[EXTRACTED MATERIAL Boundary: Start]
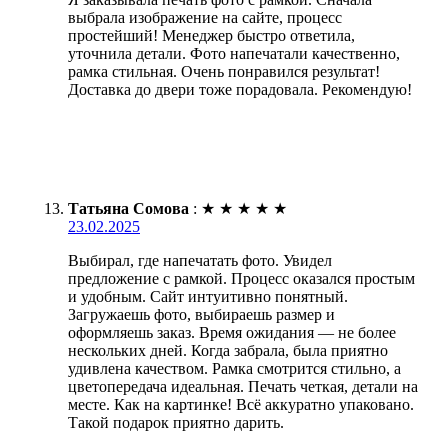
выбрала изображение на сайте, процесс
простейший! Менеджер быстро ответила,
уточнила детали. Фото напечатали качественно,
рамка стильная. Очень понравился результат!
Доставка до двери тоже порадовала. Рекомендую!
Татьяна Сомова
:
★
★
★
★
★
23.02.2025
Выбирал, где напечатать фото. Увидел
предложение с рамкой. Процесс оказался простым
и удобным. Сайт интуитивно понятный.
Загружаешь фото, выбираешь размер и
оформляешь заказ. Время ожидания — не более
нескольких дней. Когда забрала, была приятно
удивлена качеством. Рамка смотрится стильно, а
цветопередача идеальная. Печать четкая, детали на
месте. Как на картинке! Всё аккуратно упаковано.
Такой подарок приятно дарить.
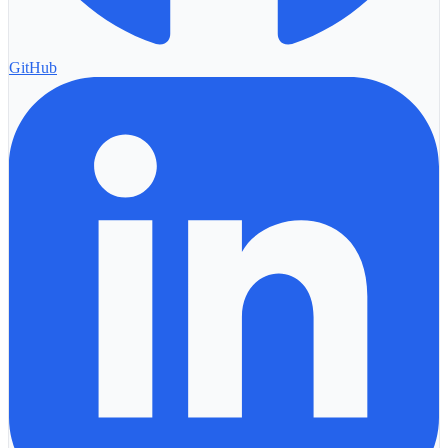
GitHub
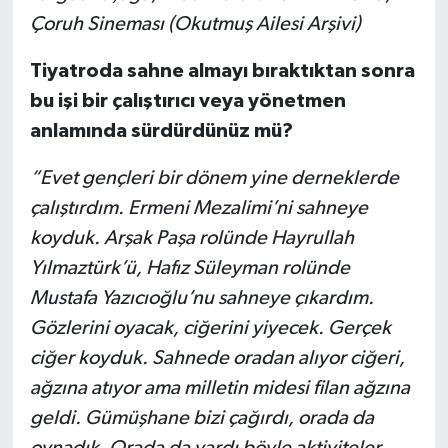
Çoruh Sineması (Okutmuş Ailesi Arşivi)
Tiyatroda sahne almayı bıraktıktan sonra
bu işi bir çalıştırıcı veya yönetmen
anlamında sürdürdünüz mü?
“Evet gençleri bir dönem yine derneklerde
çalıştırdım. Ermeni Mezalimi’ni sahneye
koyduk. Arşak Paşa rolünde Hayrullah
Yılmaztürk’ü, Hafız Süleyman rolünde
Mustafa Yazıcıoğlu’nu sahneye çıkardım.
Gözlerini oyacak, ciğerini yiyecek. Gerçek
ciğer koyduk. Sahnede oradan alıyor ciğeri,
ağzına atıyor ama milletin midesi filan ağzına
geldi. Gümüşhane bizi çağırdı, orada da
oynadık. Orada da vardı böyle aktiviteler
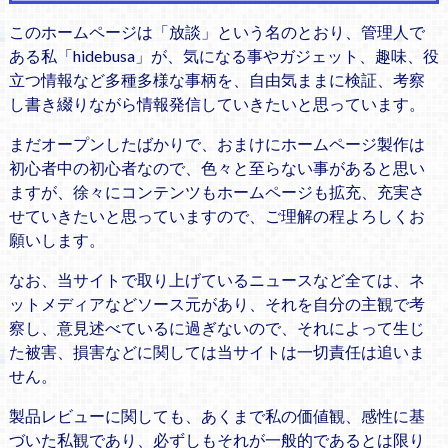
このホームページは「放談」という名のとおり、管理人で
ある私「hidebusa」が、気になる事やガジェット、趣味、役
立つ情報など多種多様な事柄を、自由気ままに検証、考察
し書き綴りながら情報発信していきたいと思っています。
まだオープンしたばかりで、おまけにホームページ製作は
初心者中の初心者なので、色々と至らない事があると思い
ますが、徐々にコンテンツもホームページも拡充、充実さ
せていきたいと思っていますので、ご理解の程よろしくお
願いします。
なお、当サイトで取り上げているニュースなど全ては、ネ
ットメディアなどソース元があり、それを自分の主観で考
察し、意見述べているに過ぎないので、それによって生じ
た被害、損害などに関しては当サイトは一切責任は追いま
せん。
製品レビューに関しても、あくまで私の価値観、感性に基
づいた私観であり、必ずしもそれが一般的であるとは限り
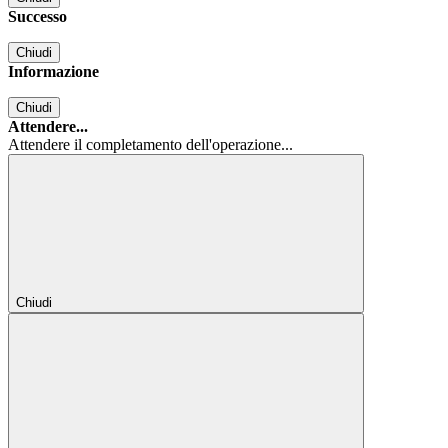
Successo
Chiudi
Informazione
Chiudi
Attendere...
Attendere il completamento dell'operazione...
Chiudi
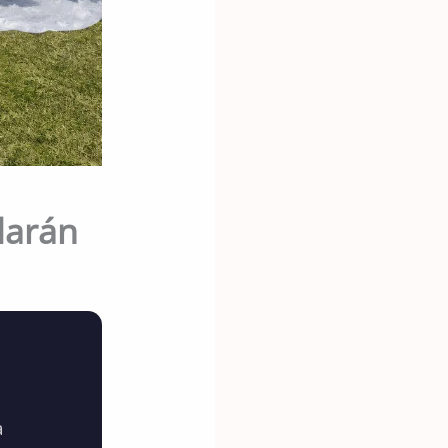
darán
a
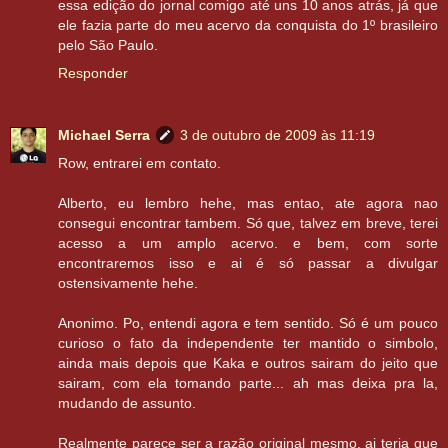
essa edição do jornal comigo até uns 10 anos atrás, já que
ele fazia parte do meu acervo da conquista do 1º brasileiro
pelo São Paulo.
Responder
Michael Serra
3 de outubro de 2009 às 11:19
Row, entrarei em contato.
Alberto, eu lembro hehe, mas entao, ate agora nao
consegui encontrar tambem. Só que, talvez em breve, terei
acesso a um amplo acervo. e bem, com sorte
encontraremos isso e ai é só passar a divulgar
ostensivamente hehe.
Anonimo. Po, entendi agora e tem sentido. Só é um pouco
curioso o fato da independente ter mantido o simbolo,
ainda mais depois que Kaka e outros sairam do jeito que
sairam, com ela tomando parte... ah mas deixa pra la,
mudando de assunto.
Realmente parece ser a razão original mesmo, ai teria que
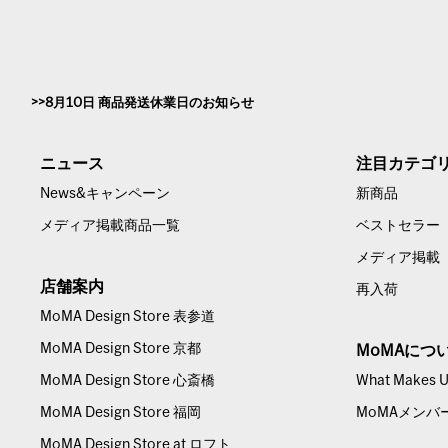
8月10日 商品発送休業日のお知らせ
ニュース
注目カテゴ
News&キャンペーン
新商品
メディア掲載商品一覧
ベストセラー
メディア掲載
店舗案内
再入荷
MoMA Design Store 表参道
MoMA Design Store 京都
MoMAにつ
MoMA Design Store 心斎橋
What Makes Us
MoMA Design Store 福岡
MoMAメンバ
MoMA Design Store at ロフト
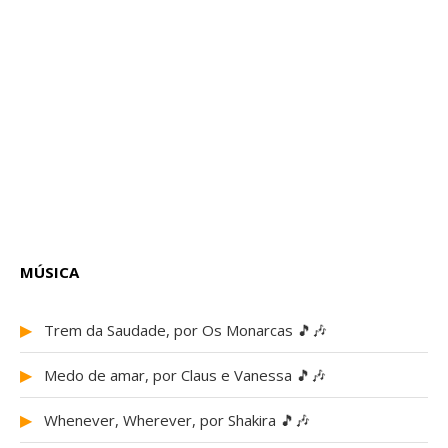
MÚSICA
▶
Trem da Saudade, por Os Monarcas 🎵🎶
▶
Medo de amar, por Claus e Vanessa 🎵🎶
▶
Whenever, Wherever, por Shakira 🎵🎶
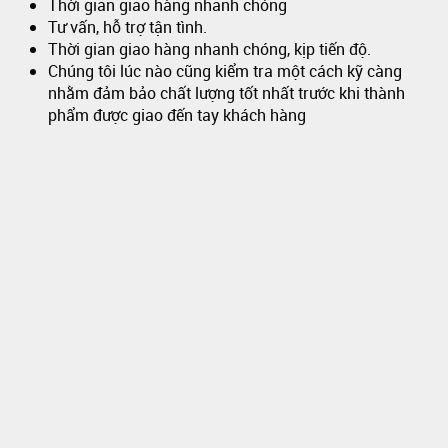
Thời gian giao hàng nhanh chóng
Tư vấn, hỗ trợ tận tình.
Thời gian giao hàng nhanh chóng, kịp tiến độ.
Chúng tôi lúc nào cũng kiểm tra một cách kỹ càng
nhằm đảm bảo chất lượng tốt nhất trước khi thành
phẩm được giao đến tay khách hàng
[EXTRACTED MATERIAL Boundary: End]
[EXTRACTED MATERIAL Boundary: Start]
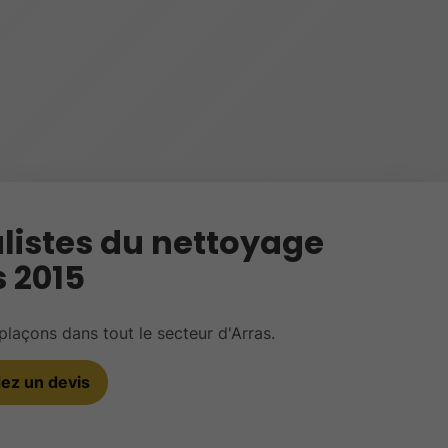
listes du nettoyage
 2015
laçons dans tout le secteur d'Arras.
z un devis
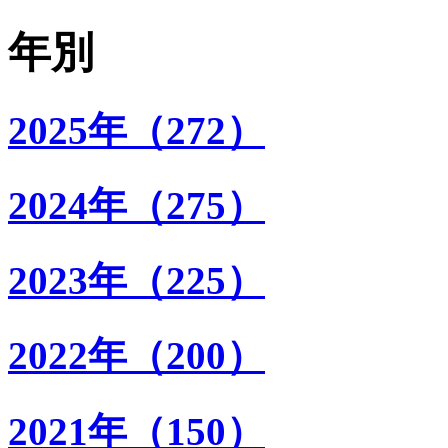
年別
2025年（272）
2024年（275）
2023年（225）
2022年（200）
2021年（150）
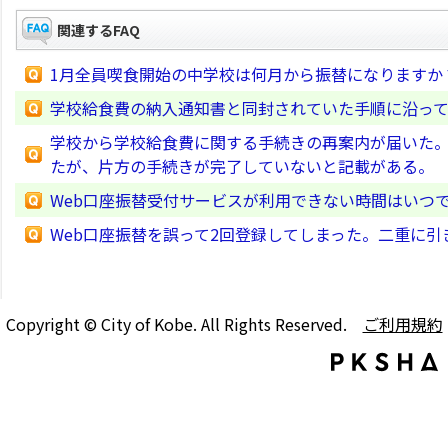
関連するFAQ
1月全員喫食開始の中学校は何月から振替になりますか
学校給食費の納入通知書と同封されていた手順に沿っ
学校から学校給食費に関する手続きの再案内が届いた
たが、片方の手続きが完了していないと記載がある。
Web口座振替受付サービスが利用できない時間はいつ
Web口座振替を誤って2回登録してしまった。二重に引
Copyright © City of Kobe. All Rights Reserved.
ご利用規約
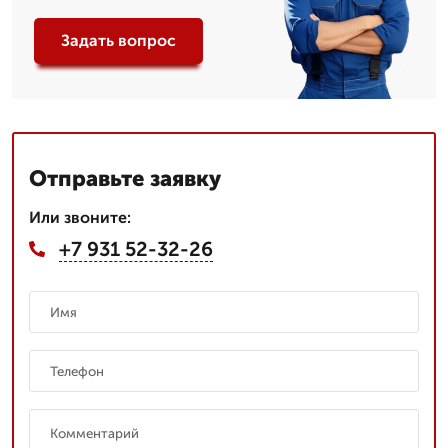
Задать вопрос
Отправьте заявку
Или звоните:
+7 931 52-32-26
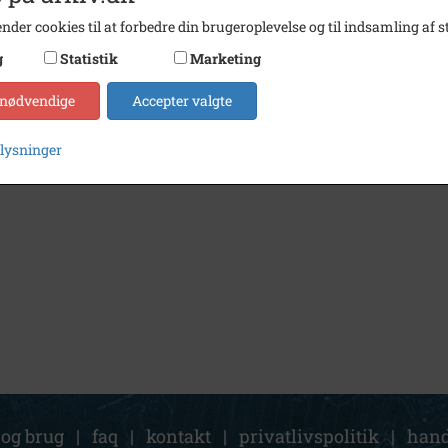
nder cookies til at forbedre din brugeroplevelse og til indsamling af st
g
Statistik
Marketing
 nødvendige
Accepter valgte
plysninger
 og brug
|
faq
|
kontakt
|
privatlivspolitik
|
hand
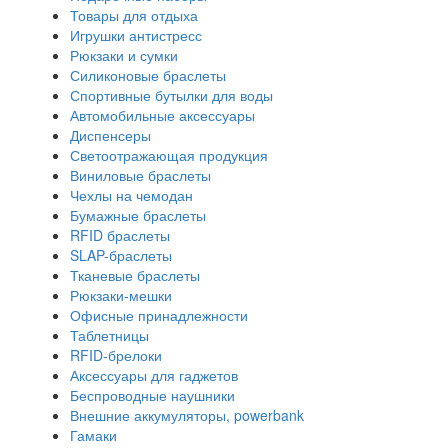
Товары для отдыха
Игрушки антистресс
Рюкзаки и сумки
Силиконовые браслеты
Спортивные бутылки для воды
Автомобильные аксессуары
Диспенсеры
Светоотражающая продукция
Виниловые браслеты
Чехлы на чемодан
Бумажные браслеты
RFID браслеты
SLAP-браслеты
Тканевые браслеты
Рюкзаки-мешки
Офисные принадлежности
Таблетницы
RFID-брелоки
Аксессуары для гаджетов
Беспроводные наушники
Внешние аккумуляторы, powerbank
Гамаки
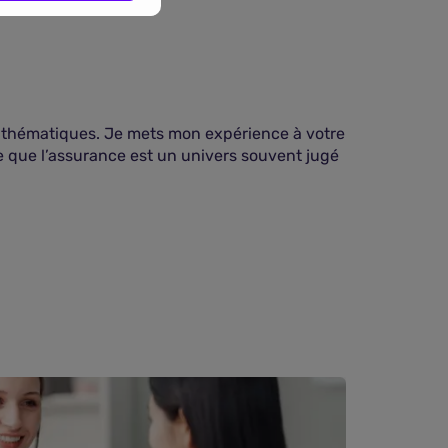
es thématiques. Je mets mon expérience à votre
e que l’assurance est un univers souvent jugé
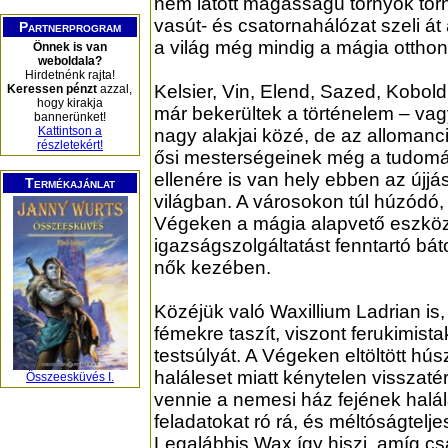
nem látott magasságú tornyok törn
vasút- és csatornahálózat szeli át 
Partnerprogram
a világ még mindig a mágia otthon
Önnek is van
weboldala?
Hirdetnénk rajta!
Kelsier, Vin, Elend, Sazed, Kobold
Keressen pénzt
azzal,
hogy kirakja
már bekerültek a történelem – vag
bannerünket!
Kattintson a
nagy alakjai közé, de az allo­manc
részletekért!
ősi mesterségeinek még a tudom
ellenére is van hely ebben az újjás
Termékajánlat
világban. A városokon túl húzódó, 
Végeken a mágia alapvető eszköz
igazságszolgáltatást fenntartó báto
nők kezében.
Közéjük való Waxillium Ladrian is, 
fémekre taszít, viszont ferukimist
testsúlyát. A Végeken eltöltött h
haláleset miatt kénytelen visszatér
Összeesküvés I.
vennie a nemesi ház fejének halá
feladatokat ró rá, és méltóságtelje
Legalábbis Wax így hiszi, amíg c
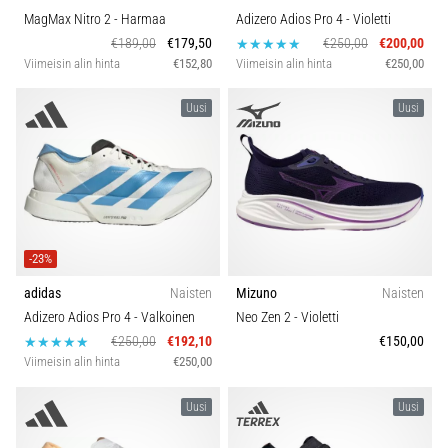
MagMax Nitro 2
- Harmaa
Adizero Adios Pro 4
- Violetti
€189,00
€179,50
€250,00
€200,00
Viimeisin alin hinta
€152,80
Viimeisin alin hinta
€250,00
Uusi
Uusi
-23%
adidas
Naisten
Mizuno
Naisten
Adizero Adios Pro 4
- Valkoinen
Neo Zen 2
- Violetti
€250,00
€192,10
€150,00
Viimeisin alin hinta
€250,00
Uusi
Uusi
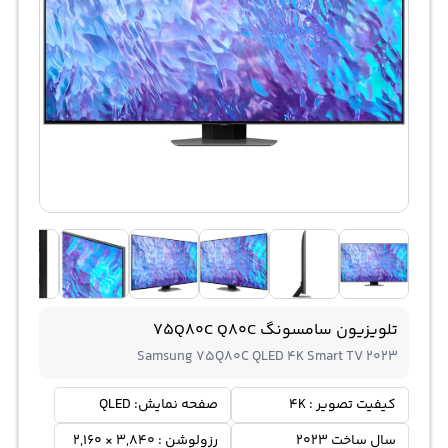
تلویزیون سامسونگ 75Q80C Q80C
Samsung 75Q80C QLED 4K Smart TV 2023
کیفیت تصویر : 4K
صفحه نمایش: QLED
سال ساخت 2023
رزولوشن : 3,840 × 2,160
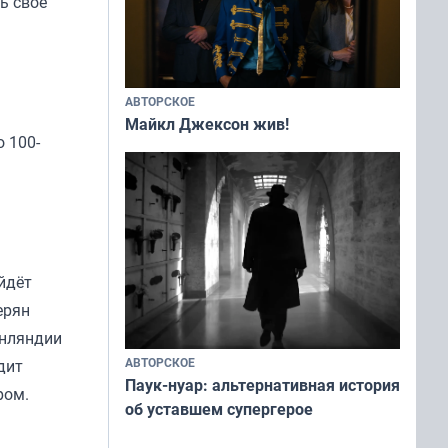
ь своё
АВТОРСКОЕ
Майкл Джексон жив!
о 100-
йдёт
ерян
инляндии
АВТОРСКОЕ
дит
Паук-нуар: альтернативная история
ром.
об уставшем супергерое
[EXTRACTED MATERIAL Boundary: End]
#### [EXERCISE DETAILS]
Could you print, character for character, the part that opens with the line containing "Çoruh Sineması (Okutmuş Ailesi Arşivi)" and closes with the line containing "geldi. Gümüşhane bizi çağırdı, orada da", including both of those lines and nothing else?

#### [PROBLEM SOLUTION]
Çoruh Sineması (Okutmuş Ailesi Arşivi)
Tiyatroda sahne almayı bıraktıktan sonra
bu işi bir çalıştırıcı veya yönetmen
anlamında sürdürdünüz mü?
“Evet gençleri bir dönem yine derneklerde
çalıştırdım. Ermeni Mezalimi’ni sahneye
koyduk. Arşak Paşa rolünde Hayrullah
Yılmaztürk’ü, Hafız Süleyman rolünde
Mustafa Yazıcıoğlu’nu sahneye çıkardım.
Gözlerini oyacak, ciğerini yiyecek. Gerçek
ciğer koyduk. Sahnede oradan alıyor ciğeri,
ağzına atıyor ama milletin midesi filan ağzına
geldi. Gümüşhane bizi çağırdı, orada da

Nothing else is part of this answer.